Die Bauarbeiten für die BASF-Anlage für Batteriematerialien in Harjavalta, Finnland, verlaufen planmäßig. Die Inbetriebnahme ist im Jahr 2022 geplant. Bild: BASF

| von Götz Fuchslocher

Die Vorbereitungen und der Bau der Anlagen für Batteriematerialien in Europa schreiten planmäßig voran. Wie BASF meldet, hat das Unternehmen mit dem Bau in Harjavalta/Finnland, begonnen. Darüber hinaus habe man auch die Baugenehmigung für den Bau der neuen CAM-Anlage in Schwarzheide/Deutschland erhalten.
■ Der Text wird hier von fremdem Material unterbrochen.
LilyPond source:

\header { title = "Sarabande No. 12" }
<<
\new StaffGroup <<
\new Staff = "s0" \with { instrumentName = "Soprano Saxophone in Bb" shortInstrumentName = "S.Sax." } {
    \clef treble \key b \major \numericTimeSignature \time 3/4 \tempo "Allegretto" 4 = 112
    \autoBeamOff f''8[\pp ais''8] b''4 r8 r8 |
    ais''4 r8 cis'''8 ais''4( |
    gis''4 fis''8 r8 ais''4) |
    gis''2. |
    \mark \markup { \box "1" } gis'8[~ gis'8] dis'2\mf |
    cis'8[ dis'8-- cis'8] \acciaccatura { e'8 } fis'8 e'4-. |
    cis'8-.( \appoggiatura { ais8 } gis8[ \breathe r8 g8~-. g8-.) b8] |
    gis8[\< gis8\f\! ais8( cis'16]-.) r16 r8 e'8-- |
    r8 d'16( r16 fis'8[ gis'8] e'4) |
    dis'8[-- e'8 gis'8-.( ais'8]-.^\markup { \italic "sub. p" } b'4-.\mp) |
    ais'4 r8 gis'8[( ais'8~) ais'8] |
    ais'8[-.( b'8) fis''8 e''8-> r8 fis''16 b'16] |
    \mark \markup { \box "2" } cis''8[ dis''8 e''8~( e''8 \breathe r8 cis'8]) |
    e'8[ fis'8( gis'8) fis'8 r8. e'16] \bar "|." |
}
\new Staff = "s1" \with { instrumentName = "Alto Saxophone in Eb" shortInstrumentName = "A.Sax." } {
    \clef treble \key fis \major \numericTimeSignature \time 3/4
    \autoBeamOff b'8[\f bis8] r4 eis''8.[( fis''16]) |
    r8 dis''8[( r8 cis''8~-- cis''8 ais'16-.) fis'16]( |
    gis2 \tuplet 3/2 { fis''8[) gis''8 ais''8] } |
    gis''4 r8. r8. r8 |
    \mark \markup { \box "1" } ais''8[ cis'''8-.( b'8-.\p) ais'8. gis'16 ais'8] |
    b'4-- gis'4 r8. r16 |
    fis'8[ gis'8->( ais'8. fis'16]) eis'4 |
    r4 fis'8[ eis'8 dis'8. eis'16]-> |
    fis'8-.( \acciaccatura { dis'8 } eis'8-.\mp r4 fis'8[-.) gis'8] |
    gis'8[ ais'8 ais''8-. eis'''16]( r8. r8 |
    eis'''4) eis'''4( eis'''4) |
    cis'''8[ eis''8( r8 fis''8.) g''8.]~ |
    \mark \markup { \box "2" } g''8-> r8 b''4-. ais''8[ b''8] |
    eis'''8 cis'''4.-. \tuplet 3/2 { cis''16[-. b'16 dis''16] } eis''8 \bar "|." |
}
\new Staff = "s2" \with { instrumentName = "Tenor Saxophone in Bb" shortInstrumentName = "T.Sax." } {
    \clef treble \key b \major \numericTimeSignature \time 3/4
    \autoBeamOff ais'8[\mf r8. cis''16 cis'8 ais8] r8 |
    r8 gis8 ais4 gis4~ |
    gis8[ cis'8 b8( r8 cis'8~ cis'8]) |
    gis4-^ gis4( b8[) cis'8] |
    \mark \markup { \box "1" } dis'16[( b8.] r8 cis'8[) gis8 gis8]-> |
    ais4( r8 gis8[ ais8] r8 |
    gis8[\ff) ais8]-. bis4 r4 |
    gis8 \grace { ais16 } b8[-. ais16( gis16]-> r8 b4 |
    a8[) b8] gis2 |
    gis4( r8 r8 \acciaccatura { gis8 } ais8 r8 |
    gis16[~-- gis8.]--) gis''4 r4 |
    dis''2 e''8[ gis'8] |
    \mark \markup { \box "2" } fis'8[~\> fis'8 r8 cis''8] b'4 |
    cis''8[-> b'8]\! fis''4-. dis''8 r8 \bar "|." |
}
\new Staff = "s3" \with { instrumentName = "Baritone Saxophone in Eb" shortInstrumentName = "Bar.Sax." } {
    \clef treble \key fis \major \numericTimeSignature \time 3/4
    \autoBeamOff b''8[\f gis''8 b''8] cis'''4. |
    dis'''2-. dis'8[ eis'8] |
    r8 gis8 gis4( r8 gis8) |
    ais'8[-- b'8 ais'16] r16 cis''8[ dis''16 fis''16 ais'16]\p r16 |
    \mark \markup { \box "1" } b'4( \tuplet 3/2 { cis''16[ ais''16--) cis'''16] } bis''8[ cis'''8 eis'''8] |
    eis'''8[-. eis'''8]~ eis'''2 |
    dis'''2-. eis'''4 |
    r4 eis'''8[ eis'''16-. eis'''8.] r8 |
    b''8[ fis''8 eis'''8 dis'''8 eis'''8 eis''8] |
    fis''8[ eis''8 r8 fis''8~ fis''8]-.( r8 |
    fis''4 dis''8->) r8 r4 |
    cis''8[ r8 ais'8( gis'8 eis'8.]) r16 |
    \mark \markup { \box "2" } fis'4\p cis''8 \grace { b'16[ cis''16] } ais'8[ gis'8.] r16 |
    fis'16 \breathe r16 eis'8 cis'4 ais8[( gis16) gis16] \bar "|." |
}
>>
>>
Trotz der andauernden COVID-19-Pandemie bleibe das mehrstufige Investitionsprojekt im Zeitplan für die Inbetriebnahme im Jahr 2022, heißt es. BASF will mit dem Projekt Zellherstellern und OEMs in Europa eine zuverlässige und nachhaltige lokale Versorgung bieten.

Der Chemiekonzern hat sich zum Ziel gesetzt, der weltweit führende Anbieter von CAM mit hoher Energiedichte für die Automobilindustrie zu sein. Die anfänglichen Produktionskapazitäten ermöglichen laut BASF die Ausstattung von rund 400.000 vollelektrischen Fahrzeugen pro Jahr mit BASF-Batteriematerialien. Man sei entschlossen, innovative Hochleistungsprodukte mit einem reduzierten CO2-Fußabdruck entlang der Batteriewertschöpfungskette anzubieten, so  Peter Schuhmacher, Präsident, Unternehmensbereich Catalysts bei BASF. "Durch die regionale Produktion kombiniert mit erneuerbaren Energiequellen sowie durch den Einsatz energieeffizienter und firmeneigener Verfahrenstechnologien können wir den CO2-Fußabdruck erheblich reduzieren: um etwa 30% im Vergleich zum herkömmlichen Industriestandard auf dem Markt.“ Daniel Schönfelder, Vice President Battery Materials Europe bei BASF: "Mein Dank gilt allen Teams, die sicher und gewissenhaft arbeiten, um die Bauarbeiten termingerecht abzuschließen und unseren Kunden im Jahr 2022 Batteriematerialien aus Europa bereitzustellen."